In November of 2018, FDA announced important steps it intends to take to curb use of e-cigarettes by children. It filed notice of the announcement with the court hearing our case in an effort to demonstrate that it is addressing the crisis. The public health groups responded by providing the court with legal background on why the lawsuit is still necessary to ensure the agency is fulfilling its obligation under the TCA.
After the court ruled in our favor, manufacturers of cigars and e-cigarettes attempted to intervene in the lawsuit, meaning they would become parties in the case. The judge denied their requests.

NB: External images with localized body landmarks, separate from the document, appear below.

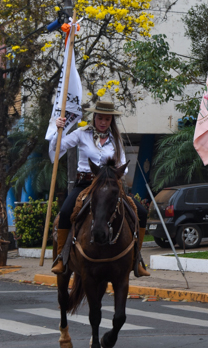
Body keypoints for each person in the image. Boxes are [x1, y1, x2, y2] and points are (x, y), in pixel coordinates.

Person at [48, 99, 149, 277]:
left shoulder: (116, 139)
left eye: (107, 119)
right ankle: (61, 258)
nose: (103, 122)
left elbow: (122, 164)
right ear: (94, 117)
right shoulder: (81, 133)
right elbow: (58, 148)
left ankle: (136, 259)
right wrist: (58, 130)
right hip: (86, 184)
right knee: (65, 212)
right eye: (100, 118)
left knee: (140, 212)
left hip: (110, 185)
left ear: (111, 120)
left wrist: (116, 173)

In addition to our case against FDA, a number of industry lawsuits were filed against the agency to invalidate the deeming rule when it was adopted in 2016. The first of those lawsuits was Nicopure Labs v. FDA, in which the plaintiff alleged FDA does not have the ability to regulate its vaping products. ACS CAN along with other public health groups filed an amicus brief outlining the importance of the agency’s role in regulating the products. A federal district court in Washington, DC, upheld the rule in its entirety in 2017. Our organizations also filed as amicus on appeal. And in another victory for public health, the US Court of Appeals for the DC Circuit also upheld all aspects of the rule in December of 2019. The panel recognized the unique danger of tobacco products, saying, “There is no amount of tobacco use that is health-protective for any individual.”
Two other deeming rule cases in which the ACS CAN has filed as amicus (or “friend of the court”) are Cigar Association of America v. FDA and Cyclops Vapor 2, LLC v. FDA.